(Labeled box items)
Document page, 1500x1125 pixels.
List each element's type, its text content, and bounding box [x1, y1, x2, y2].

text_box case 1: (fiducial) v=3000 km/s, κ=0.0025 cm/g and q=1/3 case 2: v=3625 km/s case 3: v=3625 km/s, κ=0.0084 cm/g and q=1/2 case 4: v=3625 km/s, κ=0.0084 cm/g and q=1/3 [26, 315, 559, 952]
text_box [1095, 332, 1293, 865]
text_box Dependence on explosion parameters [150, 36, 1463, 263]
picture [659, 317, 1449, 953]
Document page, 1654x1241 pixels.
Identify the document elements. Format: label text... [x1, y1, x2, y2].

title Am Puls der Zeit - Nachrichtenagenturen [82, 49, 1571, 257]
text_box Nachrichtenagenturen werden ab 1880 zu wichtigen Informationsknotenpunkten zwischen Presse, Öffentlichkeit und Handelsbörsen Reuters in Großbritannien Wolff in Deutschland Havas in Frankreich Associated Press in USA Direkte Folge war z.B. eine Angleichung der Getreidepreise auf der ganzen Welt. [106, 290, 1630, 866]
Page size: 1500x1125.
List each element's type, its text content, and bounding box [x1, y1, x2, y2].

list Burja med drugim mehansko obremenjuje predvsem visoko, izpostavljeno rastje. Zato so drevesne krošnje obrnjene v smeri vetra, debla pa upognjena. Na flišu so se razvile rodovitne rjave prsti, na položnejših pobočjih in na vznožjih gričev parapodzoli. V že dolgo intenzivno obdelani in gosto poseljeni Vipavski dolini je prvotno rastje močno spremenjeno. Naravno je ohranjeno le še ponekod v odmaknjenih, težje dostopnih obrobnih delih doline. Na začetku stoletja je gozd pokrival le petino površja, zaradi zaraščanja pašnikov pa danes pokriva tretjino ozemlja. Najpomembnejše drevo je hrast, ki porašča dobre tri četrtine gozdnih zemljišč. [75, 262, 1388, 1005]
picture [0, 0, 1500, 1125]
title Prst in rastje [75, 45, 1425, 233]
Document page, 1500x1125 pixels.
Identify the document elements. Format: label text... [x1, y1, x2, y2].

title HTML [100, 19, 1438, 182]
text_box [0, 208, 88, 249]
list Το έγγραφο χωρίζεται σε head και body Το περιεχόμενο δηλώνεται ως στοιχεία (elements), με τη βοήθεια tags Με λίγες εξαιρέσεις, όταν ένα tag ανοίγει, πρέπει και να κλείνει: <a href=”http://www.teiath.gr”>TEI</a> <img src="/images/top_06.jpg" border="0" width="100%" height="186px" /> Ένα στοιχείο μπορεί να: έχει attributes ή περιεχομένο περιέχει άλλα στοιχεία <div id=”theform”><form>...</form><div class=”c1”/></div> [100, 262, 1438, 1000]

**WHAT YOU HAVE TO DO:** Convert every line of the items above into a Markdown table with the columns "Row" and "Line", numbering the rows and leaving out blank lines.

**THE ANSWER:**
| Row | Line |
|---|---|
| 1 | Document page, 1500x1125 pixels. |
| 2 | List each element's type, its text content, and bounding box [x1, y1, x2, y2]. |
| 3 | text_box case 1: (fiducial) v=3000 km/s, κ=0.0025 cm/g and q=1/3 case 2: v=3625 km/s case 3: v=3625 km/s, κ=0.0084 cm/g and q=1/2 case 4: v=3625 km/s, κ=0.0084 cm/g and q=1/3 [26, 315, 559, 952] |
| 4 | text_box [1095, 332, 1293, 865] |
| 5 | text_box Dependence on explosion parameters [150, 36, 1463, 263] |
| 6 | picture [659, 317, 1449, 953] |
| 7 | Document page, 1654x1241 pixels. |
| 8 | Identify the document elements. Format: label text... [x1, y1, x2, y2]. |
| 9 | title Am Puls der Zeit - Nachrichtenagenturen [82, 49, 1571, 257] |
| 10 | text_box Nachrichtenagenturen werden ab 1880 zu wichtigen Informationsknotenpunkten zwischen Presse, Öffentlichkeit und Handelsbörsen Reuters in Großbritannien Wolff in Deutschland Havas in Frankreich Associated Press in USA Direkte Folge war z.B. eine Angleichung der Getreidepreise auf der ganzen Welt. [106, 290, 1630, 866] |
| 11 | Page size: 1500x1125. |
| 12 | List each element's type, its text content, and bounding box [x1, y1, x2, y2]. |
| 13 | list Burja med drugim mehansko obremenjuje predvsem visoko, izpostavljeno rastje. Zato so drevesne krošnje obrnjene v smeri vetra, debla pa upognjena. Na flišu so se razvile rodovitne rjave prsti, na položnejših pobočjih in na vznožjih gričev parapodzoli. V že dolgo intenzivno obdelani in gosto poseljeni Vipavski dolini je prvotno rastje močno spremenjeno. Naravno je ohranjeno le še ponekod v odmaknjenih, težje dostopnih obrobnih delih doline. Na začetku stoletja je gozd pokrival le petino površja, zaradi zaraščanja pašnikov pa danes pokriva tretjino ozemlja. Najpomembnejše drevo je hrast, ki porašča dobre tri četrtine gozdnih zemljišč. [75, 262, 1388, 1005] |
| 14 | picture [0, 0, 1500, 1125] |
| 15 | title Prst in rastje [75, 45, 1425, 233] |
| 16 | Document page, 1500x1125 pixels. |
| 17 | Identify the document elements. Format: label text... [x1, y1, x2, y2]. |
| 18 | title HTML [100, 19, 1438, 182] |
| 19 | text_box [0, 208, 88, 249] |
| 20 | list Το έγγραφο χωρίζεται σε head και body Το περιεχόμενο δηλώνεται ως στοιχεία (elements), με τη βοήθεια tags Με λίγες εξαιρέσεις, όταν ένα tag ανοίγει, πρέπει και να κλείνει: <a href=”http://www.teiath.gr”>TEI</a> <img src="/images/top_06.jpg" border="0" width="100%" height="186px" /> Ένα στοιχείο μπορεί να: έχει attributes ή περιεχομένο περιέχει άλλα στοιχεία <div id=”theform”><form>...</form><div class=”c1”/></div> [100, 262, 1438, 1000] |